Sur le préjudice d’agrément
Il s’agit d’indemniser la victime au regard des activités sportives, ludiques et culturelles précédemment pratiquées et auxquelles elles ne peut plus se livrer en raisons des séquelles sachant que l’indemnisation des souffrances physiques et morales permanentes ainsi que l’indemnisation de la perte de qualité de vie sont indemnisés au titre du déficit fonctionnel permanent.
Madame [E] sollicite l’allocation de la somme de 5000 € au titre du préjudice d’agrément. Elle fait valoir qu’elle pratiquait le ski alpin au moins une fois par an et que cette discipline lui est désormais interdite.
La SA ALLIANZIARD considère cette demande manifestement excessive et offre la somme de 2500 euros à ce titre.
Il sera alloué à Madame [J] [E] la somme de 3000 euros de ce chef.
Sur les autres demandes
En application de l’article 696 du code de procédure civile, la SA ALLIANZ IARD, partie succombante à l’instance, sera condamnée aux dépens.
L’article 700 du code de procédure civile dispose que “le juge condamne la partie tenue aux dépens ou qui perd son procès à payer (…) à l’autre partie la somme qu’il détermine, au titre des frais exposés et non compris dans les dépens. Dans tous les cas, le juge tient compte de l’équité ou de la situation économique de la partie condamnée.
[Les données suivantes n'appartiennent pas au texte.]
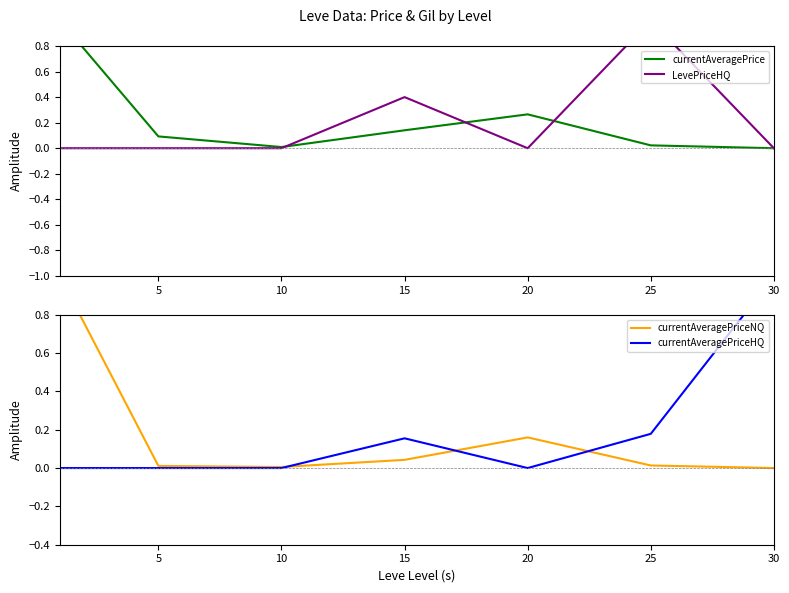

Is this an area chart (filled region under the line)?

No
Il peut, même d’office, pour des raisons tirées des mêmes considérations, dire qu’il n’y a pas lieu à ces condamnations”.
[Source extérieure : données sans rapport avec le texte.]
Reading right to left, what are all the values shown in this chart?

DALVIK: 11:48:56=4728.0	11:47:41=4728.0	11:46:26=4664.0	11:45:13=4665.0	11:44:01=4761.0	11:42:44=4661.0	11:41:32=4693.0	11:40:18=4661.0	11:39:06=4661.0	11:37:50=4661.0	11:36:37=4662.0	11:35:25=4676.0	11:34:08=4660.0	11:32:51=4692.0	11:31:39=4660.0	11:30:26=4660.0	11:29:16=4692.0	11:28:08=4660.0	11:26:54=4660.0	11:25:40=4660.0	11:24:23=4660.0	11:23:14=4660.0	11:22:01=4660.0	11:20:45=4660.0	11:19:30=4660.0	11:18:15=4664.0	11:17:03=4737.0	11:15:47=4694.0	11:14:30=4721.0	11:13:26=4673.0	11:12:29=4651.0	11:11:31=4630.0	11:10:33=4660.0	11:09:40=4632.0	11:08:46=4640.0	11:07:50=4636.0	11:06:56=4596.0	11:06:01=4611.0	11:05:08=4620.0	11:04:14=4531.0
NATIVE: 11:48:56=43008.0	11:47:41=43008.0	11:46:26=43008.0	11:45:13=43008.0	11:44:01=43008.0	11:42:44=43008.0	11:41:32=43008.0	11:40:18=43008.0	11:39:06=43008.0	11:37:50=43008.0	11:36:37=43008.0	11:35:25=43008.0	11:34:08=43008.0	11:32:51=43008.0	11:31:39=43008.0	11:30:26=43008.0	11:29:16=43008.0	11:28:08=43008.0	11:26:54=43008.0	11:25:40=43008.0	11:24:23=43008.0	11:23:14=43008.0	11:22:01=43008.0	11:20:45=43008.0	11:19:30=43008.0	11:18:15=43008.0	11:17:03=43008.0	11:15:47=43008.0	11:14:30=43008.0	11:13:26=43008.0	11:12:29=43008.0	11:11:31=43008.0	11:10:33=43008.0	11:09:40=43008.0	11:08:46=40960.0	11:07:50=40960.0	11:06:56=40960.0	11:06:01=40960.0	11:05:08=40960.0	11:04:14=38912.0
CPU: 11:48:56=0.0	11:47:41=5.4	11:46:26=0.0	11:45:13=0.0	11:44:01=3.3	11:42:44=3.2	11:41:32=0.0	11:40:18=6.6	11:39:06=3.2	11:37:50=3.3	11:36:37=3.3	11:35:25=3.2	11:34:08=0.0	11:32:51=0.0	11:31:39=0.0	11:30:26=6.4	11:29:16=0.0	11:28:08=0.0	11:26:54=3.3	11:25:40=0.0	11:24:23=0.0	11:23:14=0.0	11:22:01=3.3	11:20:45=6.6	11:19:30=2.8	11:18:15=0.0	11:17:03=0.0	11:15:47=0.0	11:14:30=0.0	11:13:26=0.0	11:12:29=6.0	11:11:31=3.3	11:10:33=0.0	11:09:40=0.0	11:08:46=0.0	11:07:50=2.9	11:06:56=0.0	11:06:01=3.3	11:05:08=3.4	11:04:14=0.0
La SA ALLIANZ IARD sera condamnée à payer à Madame [J] [E] une indemnité de 2000 euros en application de l’article 700 du code de procédure civile.
PAR CES MOTIFS
Le tribunal, statuant après débats en audience publique par mise à disposition au greffe, par jugement réputé contradictoire et en premier ressort,
Fixe les indemnités allouées à Madame [J] [E] en réparation de son préjudice de la façon suivante :
— Frais de véhicule adapté : 11.593 euros,
— Déficit Fonctionnel Temporaire : 10.010 euros,
— Souffrances Endurées : 8000 euros,
— Déficit Fonctionnel Permanent : 24.300 euros,
— Préjudice Esthétique Permanent : 2000 euros,
— Préjudice d’Agrément : 3000 euros
En conséquence,
Condamne la SA ALLIANZ IARD à payer à Madame [J] [E] la somme de 58.903 euros en réparation de son préjudice corporel, avec intérêts au taux légal,
Condamne la SA ALLIANZ IARD à payer à Madame [J] [E] une indemnité de 2000 euros en application de l’article 700 du code de procédure civile,
Rappelle que le présent jugement est de droit exécutoire à titre provisoire,
Condamne la SA ALLIANZ IARD aux dépens.